This has been a long generation for Sony, but a quiet one for Kratos. Nathan Drake has fronted an entire trilogy on PS3 and Assassin’s Creed has settled into an annual cycle, but this is only the second God Of War game on the console, with a three-year gap between the pair. While that avoids familiarity breeding contempt, it also means developer Sony Santa Monica has had fewer chances to recognise that several elements of the God Of War template could do with modernisation. Much of what you’ll find in Ascension’s singleplayer is unchanged from the eight-year-old PS2 original. QTEs – hopefully dubbed ‘context-sensitive actions’ – are everywhere. Rather than celebrate its Greek mythological setting, Ascension fixates on ultraviolence and bare breasts. Bump into one of the many invisible walls and Kratos just runs on the spot.
But six games and eight years on from his debut, Kratos has learned a few new tricks. He’s a more agile climber, for one thing. He now automatically clambers from one handhold to the next, with a tap of the jump button flinging him across larger distances. He’s still no Lara Croft – and he remains in possession of the most comically awkward-looking double jump in gaming – but it’s a welcome change to a moveset that has remained largely static since his 2005 debut.
It’s not the only addition to Ascension’s singleplayer mode, but it’s one of the better ones. Kratos can now plant a blade in a surface and slide down it, and the first time you slalom your way down an incline, weaving back and forth to avoid obstacles, you can’t help but think of Journey, in which Sony Santa Monica also had a hand. But Journey’s surfing sequence is so memorable because it’s used sparingly, not half a dozen times in the opening few hours. And when Ascension asks you to tap X to jump over a gap while sliding, it’s in a QTE with an input window that ends before you reach the edge. If you try to jump at the last second, you can expect to see the game over screen.

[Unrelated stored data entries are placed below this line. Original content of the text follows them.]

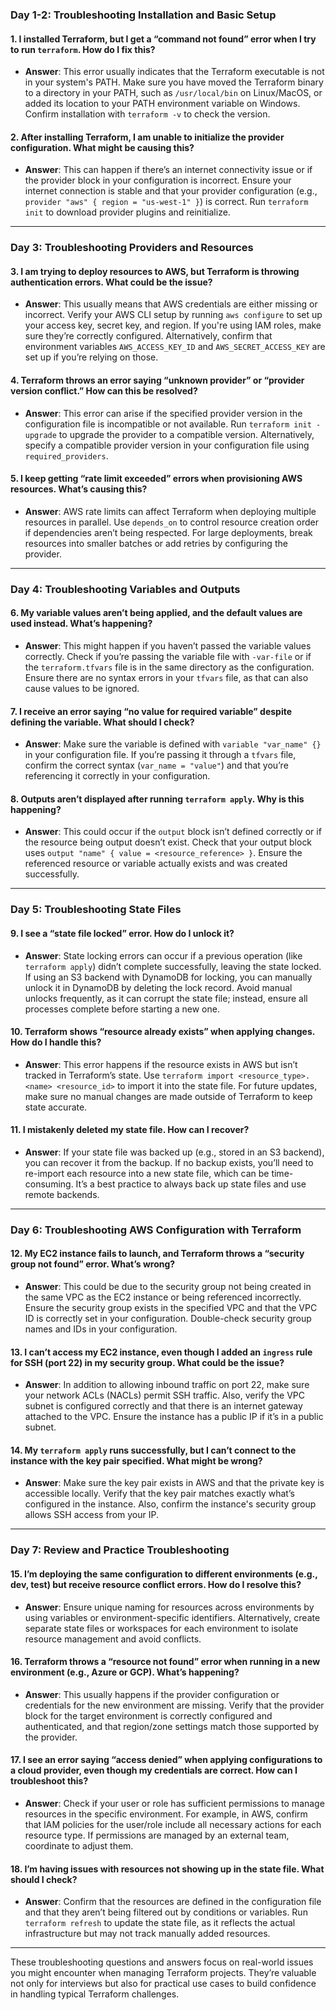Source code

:### **Day 1-2: Troubleshooting Installation and Basic Setup**

#### **1. I installed Terraform, but I get a “command not found” error when I try to run `terraform`. How do I fix this?**
   - **Answer**: This error usually indicates that the Terraform executable is not in your system's PATH. Make sure you have moved the Terraform binary to a directory in your PATH, such as `/usr/local/bin` on Linux/MacOS, or added its location to your PATH environment variable on Windows. Confirm installation with `terraform -v` to check the version.

#### **2. After installing Terraform, I am unable to initialize the provider configuration. What might be causing this?**
   - **Answer**: This can happen if there’s an internet connectivity issue or if the provider block in your configuration is incorrect. Ensure your internet connection is stable and that your provider configuration (e.g., `provider "aws" { region = "us-west-1" }`) is correct. Run `terraform init` to download provider plugins and reinitialize.

---

### **Day 3: Troubleshooting Providers and Resources**

#### **3. I am trying to deploy resources to AWS, but Terraform is throwing authentication errors. What could be the issue?**
   - **Answer**: This usually means that AWS credentials are either missing or incorrect. Verify your AWS CLI setup by running `aws configure` to set up your access key, secret key, and region. If you're using IAM roles, make sure they’re correctly configured. Alternatively, confirm that environment variables `AWS_ACCESS_KEY_ID` and `AWS_SECRET_ACCESS_KEY` are set up if you’re relying on those.

#### **4. Terraform throws an error saying “unknown provider” or “provider version conflict.” How can this be resolved?**
   - **Answer**: This error can arise if the specified provider version in the configuration file is incompatible or not available. Run `terraform init -upgrade` to upgrade the provider to a compatible version. Alternatively, specify a compatible provider version in your configuration file using `required_providers`.

#### **5. I keep getting “rate limit exceeded” errors when provisioning AWS resources. What’s causing this?**
   - **Answer**: AWS rate limits can affect Terraform when deploying multiple resources in parallel. Use `depends_on` to control resource creation order if dependencies aren’t being respected. For large deployments, break resources into smaller batches or add retries by configuring the provider.

---

### **Day 4: Troubleshooting Variables and Outputs**

#### **6. My variable values aren’t being applied, and the default values are used instead. What’s happening?**
   - **Answer**: This might happen if you haven’t passed the variable values correctly. Check if you’re passing the variable file with `-var-file` or if the `terraform.tfvars` file is in the same directory as the configuration. Ensure there are no syntax errors in your `tfvars` file, as that can also cause values to be ignored.

#### **7. I receive an error saying “no value for required variable” despite defining the variable. What should I check?**
   - **Answer**: Make sure the variable is defined with `variable "var_name" {}` in your configuration file. If you’re passing it through a `tfvars` file, confirm the correct syntax (`var_name = "value"`) and that you’re referencing it correctly in your configuration.

#### **8. Outputs aren’t displayed after running `terraform apply`. Why is this happening?**
   - **Answer**: This could occur if the `output` block isn’t defined correctly or if the resource being output doesn’t exist. Check that your output block uses `output "name" { value = <resource_reference> }`. Ensure the referenced resource or variable actually exists and was created successfully.

---

### **Day 5: Troubleshooting State Files**

#### **9. I see a “state file locked” error. How do I unlock it?**
   - **Answer**: State locking errors can occur if a previous operation (like `terraform apply`) didn’t complete successfully, leaving the state locked. If using an S3 backend with DynamoDB for locking, you can manually unlock it in DynamoDB by deleting the lock record. Avoid manual unlocks frequently, as it can corrupt the state file; instead, ensure all processes complete before starting a new one.

#### **10. Terraform shows “resource already exists” when applying changes. How do I handle this?**
   - **Answer**: This error happens if the resource exists in AWS but isn’t tracked in Terraform’s state. Use `terraform import <resource_type>.<name> <resource_id>` to import it into the state file. For future updates, make sure no manual changes are made outside of Terraform to keep state accurate.

#### **11. I mistakenly deleted my state file. How can I recover?**
   - **Answer**: If your state file was backed up (e.g., stored in an S3 backend), you can recover it from the backup. If no backup exists, you’ll need to re-import each resource into a new state file, which can be time-consuming. It’s a best practice to always back up state files and use remote backends.

---

### **Day 6: Troubleshooting AWS Configuration with Terraform**

#### **12. My EC2 instance fails to launch, and Terraform throws a “security group not found” error. What’s wrong?**
   - **Answer**: This could be due to the security group not being created in the same VPC as the EC2 instance or being referenced incorrectly. Ensure the security group exists in the specified VPC and that the VPC ID is correctly set in your configuration. Double-check security group names and IDs in your configuration.

#### **13. I can’t access my EC2 instance, even though I added an `ingress` rule for SSH (port 22) in my security group. What could be the issue?**
   - **Answer**: In addition to allowing inbound traffic on port 22, make sure your network ACLs (NACLs) permit SSH traffic. Also, verify the VPC subnet is configured correctly and that there is an internet gateway attached to the VPC. Ensure the instance has a public IP if it’s in a public subnet.

#### **14. My `terraform apply` runs successfully, but I can’t connect to the instance with the key pair specified. What might be wrong?**
   - **Answer**: Make sure the key pair exists in AWS and that the private key is accessible locally. Verify that the key pair matches exactly what’s configured in the instance. Also, confirm the instance's security group allows SSH access from your IP.

---

### **Day 7: Review and Practice Troubleshooting**

#### **15. I’m deploying the same configuration to different environments (e.g., dev, test) but receive resource conflict errors. How do I resolve this?**
   - **Answer**: Ensure unique naming for resources across environments by using variables or environment-specific identifiers. Alternatively, create separate state files or workspaces for each environment to isolate resource management and avoid conflicts.

#### **16. Terraform throws a “resource not found” error when running in a new environment (e.g., Azure or GCP). What’s happening?**
   - **Answer**: This usually happens if the provider configuration or credentials for the new environment are missing. Verify that the provider block for the target environment is correctly configured and authenticated, and that region/zone settings match those supported by the provider.

#### **17. I see an error saying “access denied” when applying configurations to a cloud provider, even though my credentials are correct. How can I troubleshoot this?**
   - **Answer**: Check if your user or role has sufficient permissions to manage resources in the specific environment. For example, in AWS, confirm that IAM policies for the user/role include all necessary actions for each resource type. If permissions are managed by an external team, coordinate to adjust them.

#### **18. I’m having issues with resources not showing up in the state file. What should I check?**
   - **Answer**: Confirm that the resources are defined in the configuration file and that they aren’t being filtered out by conditions or variables. Run `terraform refresh` to update the state file, as it reflects the actual infrastructure but may not track manually added resources.

---

These troubleshooting questions and answers focus on real-world issues you might encounter when managing Terraform projects. They’re valuable not only for interviews but also for practical use cases to build confidence in handling typical Terraform challenges.
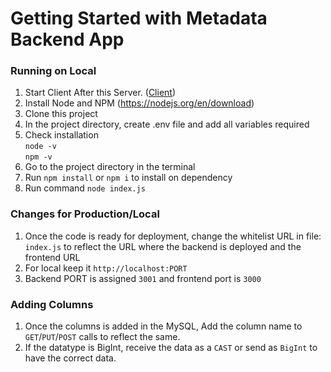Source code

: # Getting Started with Metadata Backend App

### Running on Local
1. Start Client After this Server. (<a href="https://github.com/sheetalrprasad/E_Collection_Metadata_V2_Client">Client</a>)
1. Install Node and NPM (https://nodejs.org/en/download)
2. Clone this project
3. In the project directory, create .env file and add all variables required
4. Check installation    
    `node -v`   
    `npm -v`
5. Go to the project directory in the terminal
6. Run `npm install` or `npm i` to install on dependency
7. Run command `node index.js`

### Changes for Production/Local
1. Once the code is ready for deployment, change the whitelist URL in file: `index.js` to reflect the URL where the backend is deployed and the frontend URL
3. For local keep it `http://localhost:PORT`
4. Backend PORT is assigned `3001` and frontend port is `3000`


### Adding Columns
1. Once the columns is added in the MySQL, Add the column name to `GET`/`PUT`/`POST` calls to reflect the same.
2. If the datatype is BigInt, receive the data as a `CAST` or send as `BigInt` to have the correct data.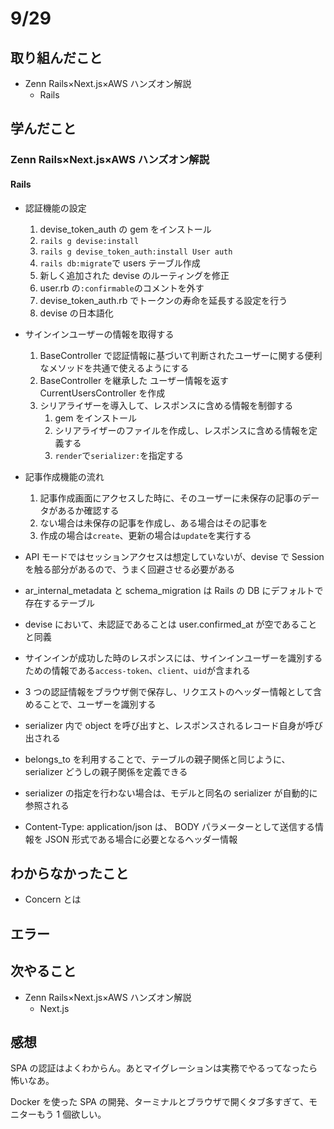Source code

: # 9/29

## 取り組んだこと

- Zenn Rails×Next.js×AWS ハンズオン解説
  - Rails

## 学んだこと

### Zenn Rails×Next.js×AWS ハンズオン解説

#### Rails

- 認証機能の設定

  1. devise_token_auth の gem をインストール
  2. `rails g devise:install`
  3. `rails g devise_token_auth:install User auth`
  4. `rails db:migrate`で users テーブル作成
  5. 新しく追加された devise のルーティングを修正
  6. user.rb の`:confirmable`のコメントを外す
  7. devise_token_auth.rb でトークンの寿命を延長する設定を行う
  8. devise の日本語化

- サインインユーザーの情報を取得する

  1. BaseController で認証情報に基づいて判断されたユーザーに関する便利なメソッドを共通で使えるようにする
  2. BaseController を継承した ユーザー情報を返す CurrentUsersController を作成
  3. シリアライザーを導入して、レスポンスに含める情報を制御する
     1. gem をインストール
     2. シリアライザーのファイルを作成し、レスポンスに含める情報を定義する
     3. `render`で`serializer:`を指定する

- 記事作成機能の流れ

  1. 記事作成画面にアクセスした時に、そのユーザーに未保存の記事のデータがあるか確認する
  2. ない場合は未保存の記事を作成し、ある場合はその記事を
  3. 作成の場合は`create`、更新の場合は`update`を実行する

- API モードではセッションアクセスは想定していないが、devise で Session を触る部分があるので、うまく回避させる必要がある
- ar_internal_metadata と schema_migration は Rails の DB にデフォルトで存在するテーブル
- devise において、未認証であることは user.confirmed_at が空であることと同義
- サインインが成功した時のレスポンスには、サインインユーザーを識別するための情報である`access-token`、`client`、`uid`が含まれる
- 3 つの認証情報をブラウザ側で保存し、リクエストのヘッダー情報として含めることで、ユーザーを識別する
- serializer 内で object を呼び出すと、レスポンスされるレコード自身が呼び出される
- belongs_to を利用することで、テーブルの親子関係と同じように、 serializer どうしの親子関係を定義できる
- serializer の指定を行わない場合は、モデルと同名の serializer が自動的に参照される
- Content-Type: application/json は、 BODY パラメーターとして送信する情報を JSON 形式である場合に必要となるヘッダー情報

## わからなかったこと

- Concern とは

## エラー

## 次やること

- Zenn Rails×Next.js×AWS ハンズオン解説
  - Next.js

## 感想

SPA の認証はよくわからん。あとマイグレーションは実務でやるってなったら怖いなあ。

Docker を使った SPA の開発、ターミナルとブラウザで開くタブ多すぎて、モニターもう 1 個欲しい。
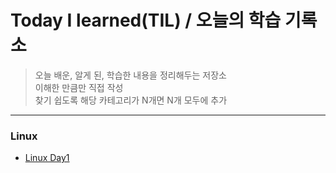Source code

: 
# Today I learned(TIL) / 오늘의 학습 기록소
>오늘 배운, 알게 된, 학습한 내용을 정리해두는 저장소  
>이해한 만큼만 직접 작성  
>찾기 쉽도록 해당 카테고리가 N개면 N개 모두에 추가
----------------------------------------------------------------------------------------------------------------------
### Linux
* [Linux Day1](https://github.com/younghyeok-k/TIL/blob/main/Linux/week1.md)
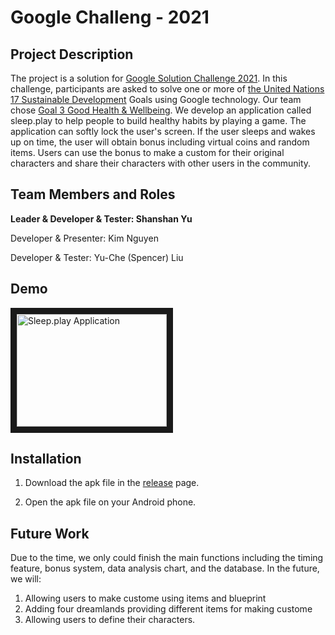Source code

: # Google Challeng - 2021

## Project Description
The project is a solution for [Google Solution Challenge 2021](https://developers.google.com/community/dsc-solution-challenge).
In this challenge, participants are asked to solve one or more of [the United Nations 17 Sustainable Development](https://developers.google.com/community/dsc-solution-challenge/UN-goals) Goals using Google technology.
Our team chose [Goal 3 Good Health & Wellbeing](https://developers.google.com/community/dsc-solution-challenge/UN-goals#goal-3br-good-health-wellbeing).
We develop an application called sleep.play to help people to build healthy habits by playing a game. The application can softly lock the user's screen. If the user sleeps and wakes up on time, the user will obtain bonus including virtual coins and random items. Users can use the bonus to make a custom for their original characters and share their characters with other users in the community.

## Team Members and Roles
**Leader & Developer & Tester: Shanshan Yu**

Developer & Presenter: Kim Nguyen

Developer & Tester: Yu-Che (Spencer) Liu 


## Demo
<a href="http://www.youtube.com/watch?feature=player_embedded&v=2TBCugfktIk
" target="_blank"><img src="http://img.youtube.com/vi/2TBCugfktIk/0.jpg" 
alt="Sleep.play Application" width="240" height="180" border="10" /></a>


## Installation
1. Download the apk file in the [release](https://github.com/poinwater/GoogleChallenge/releases/tag/0.1) page.

2. Open the apk file on your Android phone.


## Future Work
Due to the time, we only could finish the main functions including the timing feature, bonus system, data analysis chart, and the database. In the future, we will:
1. Allowing users to make custome using items and blueprint
2. Adding four dreamlands providing different items for making custome
3. Allowing users to define their characters.
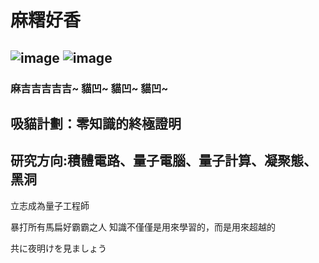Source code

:# 麻糬好香

![image](https://user-images.githubusercontent.com/66580195/188151450-6fd869bb-f2d5-47ae-982d-13a5f3230bde.png)
![image](https://user-images.githubusercontent.com/66580195/188148742-7c30ae13-187a-4a75-86ae-43ed950efa92.png)
---

### 麻吉吉吉吉吉~ 貓凹~ 貓凹~ 貓凹~

## 吸貓計劃：零知識的終極證明
## 研究方向:積體電路、量子電腦、量子計算、凝聚態、黑洞
立志成為量子工程師

暴打所有馬扁好霸霸之人
知識不僅僅是用來學習的，而是用來超越的

共に夜明けを見ましょう
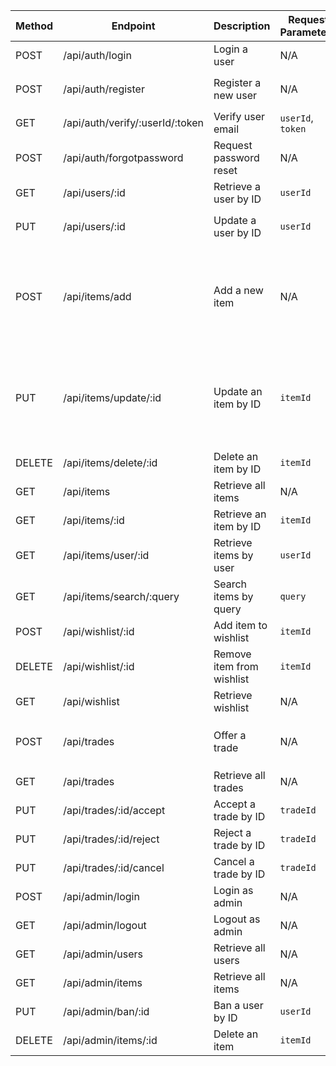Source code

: | Method | Endpoint                        | Description           | Request Parameters | Request Body                          |
|--------|---------------------------------|-----------------------|--------------------|---------------------------------------|
| POST   | /api/auth/login                 | Login a user          | N/A                | `email`, `password`                   |
| POST   | /api/auth/register              | Register a new user   | N/A                | `name`, `email`, `password`, `mobile` |
| GET    | /api/auth/verify/:userId/:token | Verify user email     | `userId`, `token`  | N/A                                   |
| POST   | /api/auth/forgotpassword        | Request password reset| N/A                | `email`,`mobile`                      |
| GET    | /api/users/:id                  | Retrieve a user by ID | `userId`           | N/A                                   |
| PUT    | /api/users/:id                  | Update a user by ID   | `userId`           | `name`, `email`, `password`, `mobile` |
| POST   | /api/items/add                  | Add a new item        | N/A                | `image`, `name`, `description`, `owner`, `condition`, `category`, `location`, `priceMin`, `priceMax` |
| PUT    | /api/items/update/:id           | Update an item by ID  | `itemId`           | `image`, `name`, `description`, `owner`, `condition`, `category`, `location`, `priceMin`, `priceMax` |
| DELETE | /api/items/delete/:id           | Delete an item by ID  | `itemId`           | N/A                                   |
| GET    | /api/items                      | Retrieve all items    | N/A                | N/A                                   |
| GET    | /api/items/:id                  | Retrieve an item by ID| `itemId`           | N/A                                   |
| GET    | /api/items/user/:id             | Retrieve items by user| `userId`           | N/A                                   |
| GET    | /api/items/search/:query        | Search items by query | `query`            | N/A                                   |
| POST   | /api/wishlist/:id               | Add item to wishlist  | `itemId`           | N/A                                   |
| DELETE | /api/wishlist/:id               | Remove item from wishlist| `itemId`         | N/A                                   |
| GET    | /api/wishlist                   | Retrieve wishlist     | N/A                | N/A                                   |
| POST   | /api/trades                     | Offer a trade         | N/A                | `fromUser`, `toUser`, `ItemOffered`, `ItemWanted` |
| GET    | /api/trades                     | Retrieve all trades   | N/A                | N/A                                   |
| PUT    | /api/trades/:id/accept          | Accept a trade by ID  | `tradeId`          | N/A                                   |
| PUT    | /api/trades/:id/reject          | Reject a trade by ID  | `tradeId`          | N/A                                   |
| PUT    | /api/trades/:id/cancel          | Cancel a trade by ID  | `tradeId`          | N/A                                   |
| POST   | /api/admin/login                | Login as admin         | N/A                | `email`, `password`                   |
| GET    | /api/admin/logout               | Logout as admin        | N/A                | N/A                                   |
| GET    | /api/admin/users                | Retrieve all users    | N/A                | N/A                                   |
| GET    | /api/admin/items                | Retrieve all items    | N/A                | N/A                                   |
| PUT    | /api/admin/ban/:id            | Ban a user by ID      | `userId`           | N/A                                   |
| DELETE | /api/admin/items/:id            | Delete an item        | `itemId`           | N/A                                   |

More in keeping with the Ancient Greece setting, God Of War III’s aggressively shiny art style has been replaced with a muted colour palette and a painterly look. Aesthetically, it’s a great fit for PS3’s twilight years, but the visual approach is full of frustrations. Sony Santa Monica’s spectacle fetish frequently gets in the way, the camera pulling right out to show off a remarkable environment as the tiny speck under your control flails against a group of enemies. Some smart environmental puzzles are undermined by helper text telling you which of the three possible tools you need for every single job. Enemies spawn from the ground, so you’re never quite sure when a fight is approaching its end. There’s a maddening difficulty spike late on, too, where the studio seemingly realises it’s spent 27 chapters giving you more healing orbs than anyone could need and insists you beat a succession of powerful foes without respite or checkpoints. We like a challenge, but only if the combat system is up to it.